The shiny leaves of money plant look almost like those of schefflera or umbrella plant, adding a tropical touch to any room. This plant has a slender trunk that often comes braided. In Asia, money plant is thought to bring good fortune and financial prosperity (you might spot them beside cash registers). This indoor tree is easy to grow, but it does best with consistent water.

Illustration of low maintenance house plants that are hard to kill

Jiaqi Zhou / BHG

Basic Houseplant Care Tips

Many common houseplants are from subtropical or tropical areas of the world, so they tend to prefer the same conditions that we're most comfortable in. That's one reason why these plants became so popular to grow in our homes starting in Victorian times, which was when indoor heating was perfected. Indoor plants prefer the same range of temperatures we do, in the 60s and 70s, but they don't handle the excessive dryness as well. Sometimes people end up overwatering their houseplants to compensate for the dry air, but soil moisture doesn't help the air moisture situation.

If the air is too dry, many indoor plants develop brown leaf tips. To keep your houseplants happy, keep them away from any source of forced air or heat like vents, heaters, or radiators. In the winter, when the air is driest, lightly mist houseplants daily. Open a nearby window when the weather is above 50˚F to let in more humid air.

Also, keep light in mind. Most houseplants prefer bright, indirect light rather than direct sunlight which can burn the leaves. If your hand casts a bit of a shadow indoors, that's considered bright indirect light. Make sure to choose a place to put your plants carefully.

To avoid overwatering, stick your finger about an inch into the soil to feel if it's moist. You can also use a moisture meter. If the soil has moisture, wait a few days before watering. As a rule of thumb, only water a plant when the soil is dry to the touch.

Signs Your Plant Isn't Healthy

Plants can't speak to you but they can certainly show you when they aren't happy. If you know what your plant looks like when it's healthy and happy, it will be very obvious when it looks pale, limp, or dull. Telltale signs to look for include:

  • Yellow leaves often indicate overwatering or poor drainage that's keeping roots too wet.
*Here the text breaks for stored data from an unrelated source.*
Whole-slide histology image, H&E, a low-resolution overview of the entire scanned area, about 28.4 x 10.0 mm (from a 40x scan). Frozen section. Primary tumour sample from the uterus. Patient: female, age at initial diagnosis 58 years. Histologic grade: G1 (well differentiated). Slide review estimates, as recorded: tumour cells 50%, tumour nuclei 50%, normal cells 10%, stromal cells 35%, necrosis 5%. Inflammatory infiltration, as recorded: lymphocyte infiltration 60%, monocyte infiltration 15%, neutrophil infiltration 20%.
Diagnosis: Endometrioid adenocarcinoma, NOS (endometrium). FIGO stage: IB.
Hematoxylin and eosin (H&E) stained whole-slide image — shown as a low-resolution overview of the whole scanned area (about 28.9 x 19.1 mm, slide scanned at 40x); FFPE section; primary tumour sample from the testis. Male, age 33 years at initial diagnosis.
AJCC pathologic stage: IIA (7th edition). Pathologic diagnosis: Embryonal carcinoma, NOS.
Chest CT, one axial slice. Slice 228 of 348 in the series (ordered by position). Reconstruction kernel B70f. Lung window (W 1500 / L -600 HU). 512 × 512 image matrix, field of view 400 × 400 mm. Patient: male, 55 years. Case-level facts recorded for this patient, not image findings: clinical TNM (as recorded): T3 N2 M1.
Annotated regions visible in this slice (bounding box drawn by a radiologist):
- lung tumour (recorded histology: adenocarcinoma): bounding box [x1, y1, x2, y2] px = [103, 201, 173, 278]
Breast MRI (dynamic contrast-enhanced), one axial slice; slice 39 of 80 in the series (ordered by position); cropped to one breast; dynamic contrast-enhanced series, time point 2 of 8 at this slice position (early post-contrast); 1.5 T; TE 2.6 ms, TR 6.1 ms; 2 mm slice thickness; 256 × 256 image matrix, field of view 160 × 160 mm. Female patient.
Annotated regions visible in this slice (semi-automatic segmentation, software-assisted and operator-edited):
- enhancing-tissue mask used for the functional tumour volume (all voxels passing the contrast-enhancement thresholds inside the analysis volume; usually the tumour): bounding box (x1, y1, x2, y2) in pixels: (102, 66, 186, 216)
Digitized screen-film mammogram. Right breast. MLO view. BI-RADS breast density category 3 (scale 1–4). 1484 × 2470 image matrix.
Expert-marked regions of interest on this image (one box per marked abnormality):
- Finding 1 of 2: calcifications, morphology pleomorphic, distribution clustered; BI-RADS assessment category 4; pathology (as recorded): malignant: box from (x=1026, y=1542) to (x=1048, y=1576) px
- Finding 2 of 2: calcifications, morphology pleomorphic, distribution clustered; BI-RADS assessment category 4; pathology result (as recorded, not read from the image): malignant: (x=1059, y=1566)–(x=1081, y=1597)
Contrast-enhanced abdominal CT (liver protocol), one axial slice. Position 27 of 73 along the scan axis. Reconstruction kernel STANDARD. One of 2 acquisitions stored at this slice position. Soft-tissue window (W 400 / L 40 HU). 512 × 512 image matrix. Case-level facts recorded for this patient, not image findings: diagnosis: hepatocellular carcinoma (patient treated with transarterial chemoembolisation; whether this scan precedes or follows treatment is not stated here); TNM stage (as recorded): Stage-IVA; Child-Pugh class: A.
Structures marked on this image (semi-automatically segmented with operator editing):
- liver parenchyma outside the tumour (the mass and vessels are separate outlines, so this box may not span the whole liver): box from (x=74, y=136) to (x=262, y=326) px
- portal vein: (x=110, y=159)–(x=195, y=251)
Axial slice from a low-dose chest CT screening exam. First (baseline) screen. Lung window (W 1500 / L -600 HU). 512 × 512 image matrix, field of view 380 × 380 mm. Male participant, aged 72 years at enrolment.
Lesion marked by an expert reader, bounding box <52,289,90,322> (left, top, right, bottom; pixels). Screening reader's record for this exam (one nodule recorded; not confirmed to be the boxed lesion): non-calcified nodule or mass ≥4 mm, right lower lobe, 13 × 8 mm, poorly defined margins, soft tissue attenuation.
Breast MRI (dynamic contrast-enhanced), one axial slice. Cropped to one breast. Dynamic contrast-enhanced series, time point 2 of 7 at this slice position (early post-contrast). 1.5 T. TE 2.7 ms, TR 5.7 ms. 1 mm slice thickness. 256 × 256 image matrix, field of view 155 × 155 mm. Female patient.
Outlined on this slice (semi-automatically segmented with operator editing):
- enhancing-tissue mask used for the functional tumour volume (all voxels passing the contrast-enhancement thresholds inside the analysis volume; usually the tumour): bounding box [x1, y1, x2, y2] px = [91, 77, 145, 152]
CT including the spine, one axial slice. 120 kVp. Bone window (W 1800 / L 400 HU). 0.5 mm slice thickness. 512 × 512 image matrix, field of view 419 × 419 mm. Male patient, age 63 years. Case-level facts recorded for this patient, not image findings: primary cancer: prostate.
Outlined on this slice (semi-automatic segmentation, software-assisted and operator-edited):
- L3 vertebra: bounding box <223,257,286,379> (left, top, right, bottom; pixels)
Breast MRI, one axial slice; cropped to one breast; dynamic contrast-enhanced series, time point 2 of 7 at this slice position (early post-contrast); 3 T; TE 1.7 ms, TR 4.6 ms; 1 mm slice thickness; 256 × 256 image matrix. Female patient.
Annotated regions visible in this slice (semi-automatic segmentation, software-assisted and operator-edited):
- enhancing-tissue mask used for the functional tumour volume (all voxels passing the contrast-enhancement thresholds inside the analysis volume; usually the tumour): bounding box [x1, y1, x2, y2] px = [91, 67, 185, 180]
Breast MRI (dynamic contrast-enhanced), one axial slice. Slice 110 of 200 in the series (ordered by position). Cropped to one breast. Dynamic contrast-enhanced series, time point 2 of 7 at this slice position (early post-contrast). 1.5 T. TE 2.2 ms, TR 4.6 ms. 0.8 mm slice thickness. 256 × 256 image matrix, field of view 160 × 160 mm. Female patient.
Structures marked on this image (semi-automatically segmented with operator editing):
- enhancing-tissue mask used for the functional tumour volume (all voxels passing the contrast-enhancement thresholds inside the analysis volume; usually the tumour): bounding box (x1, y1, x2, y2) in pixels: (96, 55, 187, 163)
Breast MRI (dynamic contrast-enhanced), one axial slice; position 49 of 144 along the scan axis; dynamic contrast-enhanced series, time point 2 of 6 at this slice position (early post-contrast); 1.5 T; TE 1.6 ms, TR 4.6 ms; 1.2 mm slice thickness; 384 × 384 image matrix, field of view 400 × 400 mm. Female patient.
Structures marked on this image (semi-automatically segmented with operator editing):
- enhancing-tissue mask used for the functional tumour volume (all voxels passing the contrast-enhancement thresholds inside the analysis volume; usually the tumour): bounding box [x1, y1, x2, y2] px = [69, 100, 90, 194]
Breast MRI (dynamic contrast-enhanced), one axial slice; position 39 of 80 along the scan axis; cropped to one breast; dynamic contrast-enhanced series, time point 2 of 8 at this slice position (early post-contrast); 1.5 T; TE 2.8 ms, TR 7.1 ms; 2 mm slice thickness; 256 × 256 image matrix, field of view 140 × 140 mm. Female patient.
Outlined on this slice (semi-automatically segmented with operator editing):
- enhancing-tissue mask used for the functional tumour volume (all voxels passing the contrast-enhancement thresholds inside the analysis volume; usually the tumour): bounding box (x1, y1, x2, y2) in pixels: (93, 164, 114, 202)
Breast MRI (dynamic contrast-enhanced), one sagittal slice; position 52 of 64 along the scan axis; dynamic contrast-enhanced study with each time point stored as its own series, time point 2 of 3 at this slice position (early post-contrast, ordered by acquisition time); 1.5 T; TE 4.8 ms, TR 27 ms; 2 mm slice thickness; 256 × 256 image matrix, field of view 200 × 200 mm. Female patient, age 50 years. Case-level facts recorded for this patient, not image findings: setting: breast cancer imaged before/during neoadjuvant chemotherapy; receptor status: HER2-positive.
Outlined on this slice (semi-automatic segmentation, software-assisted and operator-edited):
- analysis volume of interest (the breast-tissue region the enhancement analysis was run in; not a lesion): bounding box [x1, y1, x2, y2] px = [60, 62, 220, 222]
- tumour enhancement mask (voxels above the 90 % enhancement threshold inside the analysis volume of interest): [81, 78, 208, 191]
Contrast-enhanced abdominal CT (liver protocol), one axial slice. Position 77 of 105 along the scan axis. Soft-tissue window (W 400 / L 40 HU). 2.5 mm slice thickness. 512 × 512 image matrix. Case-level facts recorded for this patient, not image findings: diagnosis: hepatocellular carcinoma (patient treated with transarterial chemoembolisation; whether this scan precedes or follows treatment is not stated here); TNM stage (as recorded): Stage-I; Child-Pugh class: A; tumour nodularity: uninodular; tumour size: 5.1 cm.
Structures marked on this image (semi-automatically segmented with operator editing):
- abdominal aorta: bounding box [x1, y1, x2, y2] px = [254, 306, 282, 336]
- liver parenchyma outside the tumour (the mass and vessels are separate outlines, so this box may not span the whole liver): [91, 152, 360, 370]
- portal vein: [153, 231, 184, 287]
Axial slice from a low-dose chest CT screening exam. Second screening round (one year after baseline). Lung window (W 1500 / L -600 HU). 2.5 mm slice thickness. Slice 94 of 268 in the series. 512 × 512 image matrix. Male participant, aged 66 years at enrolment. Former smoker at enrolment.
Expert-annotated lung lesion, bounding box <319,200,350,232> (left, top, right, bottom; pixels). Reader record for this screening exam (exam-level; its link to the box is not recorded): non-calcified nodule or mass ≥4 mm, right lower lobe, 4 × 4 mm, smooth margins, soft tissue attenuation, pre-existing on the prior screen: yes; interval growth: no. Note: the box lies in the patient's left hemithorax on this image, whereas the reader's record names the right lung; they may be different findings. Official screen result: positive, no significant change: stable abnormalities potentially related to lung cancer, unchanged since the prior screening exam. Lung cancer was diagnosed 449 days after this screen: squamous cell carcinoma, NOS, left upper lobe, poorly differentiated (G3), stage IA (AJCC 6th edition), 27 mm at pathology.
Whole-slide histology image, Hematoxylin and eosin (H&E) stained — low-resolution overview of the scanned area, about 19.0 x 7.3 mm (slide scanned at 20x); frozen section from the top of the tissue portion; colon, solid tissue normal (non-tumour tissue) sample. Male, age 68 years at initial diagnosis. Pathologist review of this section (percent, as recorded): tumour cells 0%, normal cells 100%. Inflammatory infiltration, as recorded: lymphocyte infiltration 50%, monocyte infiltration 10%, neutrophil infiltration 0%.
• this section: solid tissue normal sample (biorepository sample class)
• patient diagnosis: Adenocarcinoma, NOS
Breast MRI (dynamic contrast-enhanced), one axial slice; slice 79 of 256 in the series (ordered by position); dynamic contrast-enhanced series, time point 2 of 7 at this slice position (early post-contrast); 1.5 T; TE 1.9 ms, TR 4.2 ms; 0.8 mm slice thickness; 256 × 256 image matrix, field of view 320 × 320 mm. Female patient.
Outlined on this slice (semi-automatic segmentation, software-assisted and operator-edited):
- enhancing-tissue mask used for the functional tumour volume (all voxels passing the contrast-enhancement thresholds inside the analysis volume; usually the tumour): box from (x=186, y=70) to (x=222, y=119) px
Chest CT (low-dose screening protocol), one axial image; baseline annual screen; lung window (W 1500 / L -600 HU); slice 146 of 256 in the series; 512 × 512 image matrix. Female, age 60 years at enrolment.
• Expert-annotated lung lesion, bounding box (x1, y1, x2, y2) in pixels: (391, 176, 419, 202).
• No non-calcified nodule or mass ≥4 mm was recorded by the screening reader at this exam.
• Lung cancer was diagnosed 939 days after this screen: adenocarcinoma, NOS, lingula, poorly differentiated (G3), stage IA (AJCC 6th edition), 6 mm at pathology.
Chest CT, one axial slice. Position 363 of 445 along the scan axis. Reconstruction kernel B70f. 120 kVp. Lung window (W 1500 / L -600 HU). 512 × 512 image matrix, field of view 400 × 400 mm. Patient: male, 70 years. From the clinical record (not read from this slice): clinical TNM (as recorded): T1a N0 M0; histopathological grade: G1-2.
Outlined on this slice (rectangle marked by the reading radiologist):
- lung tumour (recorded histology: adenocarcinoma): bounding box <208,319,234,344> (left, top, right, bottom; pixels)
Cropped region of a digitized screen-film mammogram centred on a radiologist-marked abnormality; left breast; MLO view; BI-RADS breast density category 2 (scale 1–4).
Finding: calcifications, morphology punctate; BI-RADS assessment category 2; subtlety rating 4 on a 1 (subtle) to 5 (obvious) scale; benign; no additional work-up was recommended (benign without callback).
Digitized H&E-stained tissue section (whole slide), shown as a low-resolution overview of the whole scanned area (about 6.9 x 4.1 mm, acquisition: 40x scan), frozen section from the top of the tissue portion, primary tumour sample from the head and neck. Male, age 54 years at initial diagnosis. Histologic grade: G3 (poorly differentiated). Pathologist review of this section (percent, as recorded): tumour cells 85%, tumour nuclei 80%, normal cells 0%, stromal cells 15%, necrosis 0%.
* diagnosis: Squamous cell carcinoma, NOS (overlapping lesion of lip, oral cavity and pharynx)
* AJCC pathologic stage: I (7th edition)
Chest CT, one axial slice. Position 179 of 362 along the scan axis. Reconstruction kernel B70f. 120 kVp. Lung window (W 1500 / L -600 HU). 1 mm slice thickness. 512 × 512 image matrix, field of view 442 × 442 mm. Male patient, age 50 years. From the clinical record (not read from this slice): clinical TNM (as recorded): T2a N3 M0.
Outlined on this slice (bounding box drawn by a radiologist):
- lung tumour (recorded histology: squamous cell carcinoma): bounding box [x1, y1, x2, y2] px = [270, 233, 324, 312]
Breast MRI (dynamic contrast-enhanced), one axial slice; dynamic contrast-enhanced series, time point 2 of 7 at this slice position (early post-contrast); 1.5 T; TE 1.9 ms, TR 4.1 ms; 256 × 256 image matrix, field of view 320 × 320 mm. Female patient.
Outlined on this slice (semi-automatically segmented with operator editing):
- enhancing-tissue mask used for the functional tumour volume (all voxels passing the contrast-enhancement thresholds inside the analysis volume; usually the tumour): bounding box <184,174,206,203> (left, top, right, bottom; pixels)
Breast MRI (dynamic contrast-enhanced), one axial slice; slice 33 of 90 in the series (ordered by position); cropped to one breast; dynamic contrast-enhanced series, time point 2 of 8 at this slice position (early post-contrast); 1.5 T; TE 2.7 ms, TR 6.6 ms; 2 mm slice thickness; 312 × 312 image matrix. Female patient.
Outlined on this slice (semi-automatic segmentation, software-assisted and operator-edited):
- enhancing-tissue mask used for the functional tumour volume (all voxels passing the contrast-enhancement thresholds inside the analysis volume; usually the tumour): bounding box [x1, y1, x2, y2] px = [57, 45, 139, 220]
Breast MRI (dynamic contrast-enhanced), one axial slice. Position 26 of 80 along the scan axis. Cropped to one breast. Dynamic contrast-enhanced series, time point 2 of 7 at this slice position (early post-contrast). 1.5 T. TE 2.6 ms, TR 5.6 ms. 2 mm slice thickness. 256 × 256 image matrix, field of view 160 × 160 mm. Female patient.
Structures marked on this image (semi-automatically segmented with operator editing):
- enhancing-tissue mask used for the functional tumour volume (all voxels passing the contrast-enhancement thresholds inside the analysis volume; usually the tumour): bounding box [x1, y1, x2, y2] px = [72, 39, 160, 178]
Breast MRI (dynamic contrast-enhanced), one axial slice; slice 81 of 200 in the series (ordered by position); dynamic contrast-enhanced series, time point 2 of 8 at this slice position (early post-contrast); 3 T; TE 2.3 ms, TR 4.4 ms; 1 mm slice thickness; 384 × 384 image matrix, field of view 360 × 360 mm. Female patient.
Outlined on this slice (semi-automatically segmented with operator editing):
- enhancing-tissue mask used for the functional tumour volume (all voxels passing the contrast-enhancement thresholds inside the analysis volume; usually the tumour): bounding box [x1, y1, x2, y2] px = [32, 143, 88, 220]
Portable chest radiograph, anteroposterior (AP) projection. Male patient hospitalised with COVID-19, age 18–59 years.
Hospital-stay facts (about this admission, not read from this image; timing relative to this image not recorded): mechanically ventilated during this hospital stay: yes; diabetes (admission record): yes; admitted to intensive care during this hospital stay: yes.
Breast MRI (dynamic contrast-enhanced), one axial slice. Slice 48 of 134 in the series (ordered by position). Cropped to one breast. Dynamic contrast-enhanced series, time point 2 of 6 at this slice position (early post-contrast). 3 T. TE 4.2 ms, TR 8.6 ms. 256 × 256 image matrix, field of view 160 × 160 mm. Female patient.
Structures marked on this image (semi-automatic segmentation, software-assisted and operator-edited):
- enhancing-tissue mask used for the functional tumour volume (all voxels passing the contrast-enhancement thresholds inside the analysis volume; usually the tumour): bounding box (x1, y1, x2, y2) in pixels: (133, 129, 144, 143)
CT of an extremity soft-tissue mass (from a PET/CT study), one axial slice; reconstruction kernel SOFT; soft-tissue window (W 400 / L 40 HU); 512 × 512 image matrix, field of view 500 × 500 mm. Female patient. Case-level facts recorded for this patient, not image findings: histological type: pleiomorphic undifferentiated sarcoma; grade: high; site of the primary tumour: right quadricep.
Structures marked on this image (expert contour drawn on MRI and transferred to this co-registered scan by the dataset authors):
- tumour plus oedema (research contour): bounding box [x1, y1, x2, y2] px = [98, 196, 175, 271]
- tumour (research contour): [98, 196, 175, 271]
It may also mean your plant is getting too much sunlight or needs more nutrients.
  • Wilting and brown spots can be a sign of overwatering and possibly root rot or other diseases.
  • Stunted growth means the plant is rootbound and too large for its pot

How to Repot a Rootbound Houseplant

Once in a while, your houseplants need repotting as they outgrow their containers. To check, slide them out of the pot and look at the roots. If there's a high root to soil ratio, and you see circling roots, your plant will benefit from repotting.

Choose a new pot that is a little bit wider and deeper than the previous pot. Make sure the new container has a drainage hole at the bottom (it's more challenging to avoid root rot without a way for extra water to drain out) or you may need to drill one. You can slightly cover the hole with a piece of broken pot or a pebble, as long as water can still get around that.

Fill the new pot about 1/3 of the way full with fresh potting mix. Keep the soil surface at the same level it was in the old pot, adding extra mix around the plant's roots until the new pot is filled in. A common mistake is to fill the pot all the way to the top, which makes watering more challenging. Instead, leave at least a half inch at the top unfilled. This space creates a reservoir to hold water until it can soak in. Water the plant well to settle it into the new pot. Wait a couple of weeks, then use a diluted fertilizer to add some nutrients.